I am a C beginner and working on this problem for weeks now, me and my colleagues can't figure out the solution.
Part 1 of the problem: I use the standard C regex lib (regex.h) included under most Linux distributions. As in many examples online, I use a match function which looks like this
int match(const char *string, char *pattern) {
int status;
regex_t re;
if (regcomp(&re, pattern, REG_EXTENDED) != 0) {
char buffer[100];
regerror(status, &re, buffer, 100);
printf("regcomp() failed with '%s'\n", buffer);
return(0); /* Report error. */
}
status = regexec(&re, string, (size_t) 0, NULL, 0);
regfree(&re);
if (status != 0) {
char buffer[100];
regerror(status, &re, buffer, 100);
printf("regcomp() failed with '%s'\n", buffer);
return(0); /* Report error. */
}
printf("match: %s<\n",string);
return(1);
}
Then, I have a main function with some regex to be checked against an input (which I simulated in this case by values[1]). In this case, it should only match against the second entry of values, the rest should return 0.
int main() {
int i = 0;
char* values[16] = {"ADCICT.A100311.ANTRAG","ADCICT.A100311.ANTRAG.NR","ADDB2P.K004111.PLANxUEB","ADDB2Q.K004111.PLANxUEB","ADDB2P.K004111.PRODxUEB**",
"ADDB2Q.K004111.PRODxUEB**","ADDB2P.K004111.SQLCODE","ADDB2Q.K004111.SQLCODE","ADDB2P.K004111.VORP#UEB","ADDB2Q.K004111.VORP#UEB",
"ADEDVT.A347709.DDIO.*.PGM%COB**","AD000T.K001800.CICS.**","A9VIST.K001804.INFOS","ABC4","ABC5"};
for ( i = 0; values[i] != NULL; i++ ) {
char *theRegex = (char *) malloc(100);
memset(theRegex, 0x00, 100);
theRegex = values[i];
printf("regexV=%x<", theRegex);
transformRegex(&theRegex);
printf("regexN=%s< ", theRegex);
int reti = match(values[1], theRegex);
printf("reti=%i\n", reti);
fflush(stdout);
//free(theRegex);
}
}
transformRegex takes a char* and just adds ^ in the beginning and $ in the end:
int transformRegex(char **regexS){
char tmpStr[strlen(*regexS)+3];
memset(tmpStr, 0x00, strlen(*regexS)+3);
memcpy(tmpStr, "^", 1);
memcpy(&tmpStr[1], *regexS, strlen(*regexS));
strcat(tmpStr, "$");
*regexS = tmpStr;
return 0;
}
In fact, the transformRegex function was supposed to do a lot more, but since I couldn't figure out the solution for this problem, I had to remove as much code as possible and now I am really, really exhausted because I cannot solve it.

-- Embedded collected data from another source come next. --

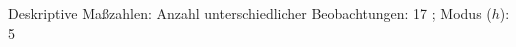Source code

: 				\label{tableValues:bdem07_g1}
				\vspace*{-\baselineskip}
                    \begin{noten}
                	    \note{} Deskriptive Maßzahlen:
                	    Anzahl unterschiedlicher Beobachtungen: 17%
                	    ; 
                	      Modus ($h$): 5
                     \end{noten}

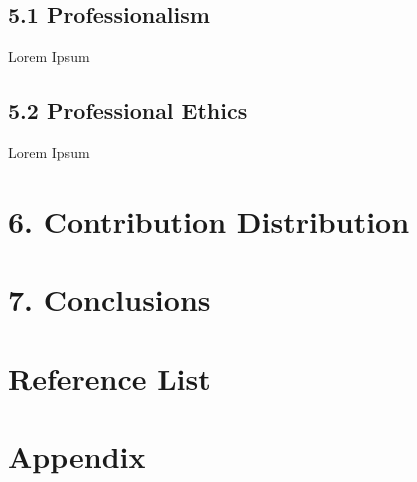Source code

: \documentclass[11pt]{article}
\begin{document}
\subsection{5.1 Professionalism}
Lorem Ipsum

\subsection{5.2 Professional Ethics}
Lorem Ipsum



\section{6. Contribution Distribution}



\section{7. Conclusions}




\section{Reference List}



\section{Appendix}
\end{document}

If I run this program (using gdb), what I get is this:
regexV=4010dc<regexN=^ADCICT.A100311.ANTRAG$< match: ADCICT.A100311.ANTRAG.NR<
reti=1
regexV=4010f2<regexN=^ADCICT.A100311.ANTRAG.NR$< match: ADCICT.A100311.ANTRAG.NR<
reti=1
regexV=40110b<regexN=^ADDB2P.K004111.PLANxUEB$< regcomp() failed with 'No match'
[...]
reti=0
regexV=401207<regexN=^A9VIST.K001804.INFOS$< regcomp() failed with 'No match'
reti=0
regexV=40121c<regexN=^ABC4$< match: ADCICT.A100311.ANTRAG.NR<
reti=1
regexV=401221<regexN=^ABC5$< match: ADCICT.A100311.ANTRAG.NR<
reti=1
How can the last two things possibly match? Not to mention the first one ...

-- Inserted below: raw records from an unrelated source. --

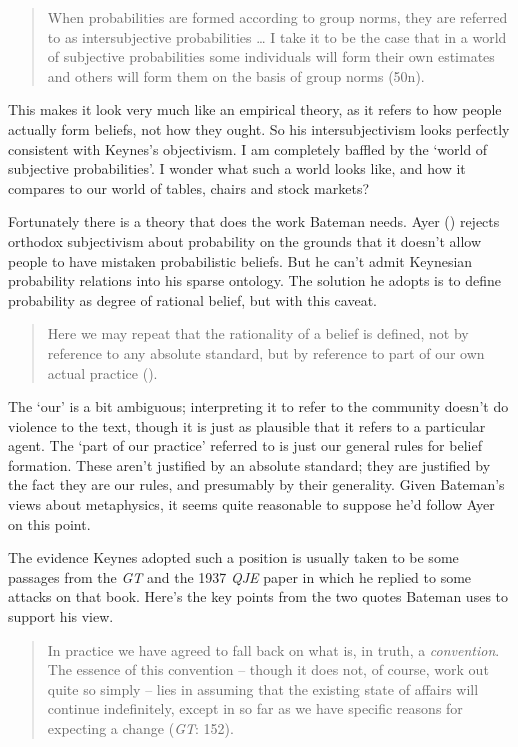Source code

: \documentclass[
  10pt,
  letterpaper,
  DIV=11,
  numbers=noendperiod,
  twoside]{scrartcl}
\begin{document}
\begin{quote}
When probabilities are formed according to group norms, they are
referred to as intersubjective probabilities \ldots{} I take it to be
the case that in a world of subjective probabilities some individuals
will form their own estimates and others will form them on the basis of
group norms (50n).
\end{quote}

This makes it look very much like an empirical theory, as it refers to
how people actually form beliefs, not how they ought. So his
intersubjectivism looks perfectly consistent with Keynes's objectivism.
I am completely baffled by the `world of subjective probabilities'. I
wonder what such a world looks like, and how it compares to our world of
tables, chairs and stock markets?

Fortunately there is a theory that does the work Bateman needs. Ayer
() rejects orthodox subjectivism about
probability on the grounds that it doesn't allow people to have mistaken
probabilistic beliefs. But he can't admit Keynesian probability
relations into his sparse ontology. The solution he adopts is to define
probability as degree of rational belief, but with this caveat.

\begin{quote}
Here we may repeat that the rationality of a belief is defined, not by
reference to any absolute standard, but by reference to part of our own
actual practice ().
\end{quote}

The `our' is a bit ambiguous; interpreting it to refer to the community
doesn't do violence to the text, though it is just as plausible that it
refers to a particular agent. The `part of our practice' referred to is
just our general rules for belief formation. These aren't justified by
an absolute standard; they are justified by the fact they are our rules,
and presumably by their generality. Given Bateman's views about
metaphysics, it seems quite reasonable to suppose he'd follow Ayer on
this point.

The evidence Keynes adopted such a position is usually taken to be some
passages from the \emph{GT} and the 1937 \emph{QJE} paper in which he
replied to some attacks on that book. Here's the key points from the two
quotes Bateman uses to support his view.

\begin{quote}
In practice we have agreed to fall back on what is, in truth, a
\emph{convention}. The essence of this convention -- though it does not,
of course, work out quite so simply -- lies in assuming that the
existing state of affairs will continue indefinitely, except in so far
as we have specific reasons for expecting a change (\emph{GT}: 152).
\end{quote}
\end{document}
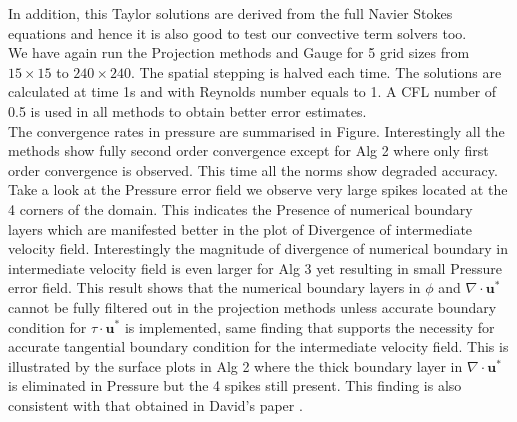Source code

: In addition, this Taylor solutions are derived from the full Navier Stokes equations and hence it is also good to test our convective term solvers too.\\

We have again run the Projection methods and Gauge for 5 grid sizes from $15 \times 15$ to $240 \times 240$. The spatial stepping is halved each time. The solutions are calculated at time 1s and with Reynolds number equals to 1. A CFL number of 0.5 is used in all methods to obtain better error estimates.\\

The convergence rates in pressure are summarised in Figure. Interestingly all the methods show fully second order convergence except for Alg 2 where only first order convergence is observed. This time all the norms show degraded accuracy. Take a look at the Pressure error field we observe very large spikes located at the 4 corners of the domain. This indicates the Presence of numerical boundary layers which are manifested better in the plot of Divergence of intermediate velocity field. Interestingly the magnitude of divergence of numerical boundary in intermediate velocity field is even larger for Alg 3 yet resulting in small Pressure error field. This result shows that the numerical boundary layers in $\phi$ and $\nabla \cdot \textbf{u}^*$ cannot be fully filtered out in the projection methods unless accurate boundary condition for $\textbf{$\tau$} \cdot \textbf{u}^*$ is implemented, same finding that supports the necessity for accurate tangential boundary condition for the intermediate velocity field. This is illustrated by the surface plots in Alg 2 where the thick boundary layer in $\nabla \cdot \textbf{u}^*$ is eliminated in Pressure but the 4 spikes still present. This finding is also consistent with that obtained in David's paper \cite{brown2001accurate}.\\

Problem 2: I noticed this problem often before, but it seemed to disappear by itself. If I just take out this line
printf("regexV=%x<", theRegex);
My first lines of output are
regexN= Üÿÿ< regcomp() failed with 'No match'
reti=0
What in the name of god is this? How can a printf statement affect my code like this?
Problem 3: I usually want to free the memory I allocated. Because I allocated theRegex, I want to free it at the end of the loop with
free(theRegex)
But see what happens if I do so:
regexV=4010ec<regexN=^ADCICT.A100311.ANTRAG$< match: ADCICT.A100311.ANTRAG.NR<
reti=1
*** glibc detected *** /home/itgsandbox/KK/a.out: double free or corruption (out): 0x00007fffffffdb70 ***
[...]
Program received signal SIGABRT, Aborted.
0x00007ffff7ab2945 in raise () from /lib64/libc.so.6
I am really at wit's end (which doesn't mean much because I just started with C), but these problems seems to tackle with someone really subtle. Please help me, I trust in you, Stackoverflow!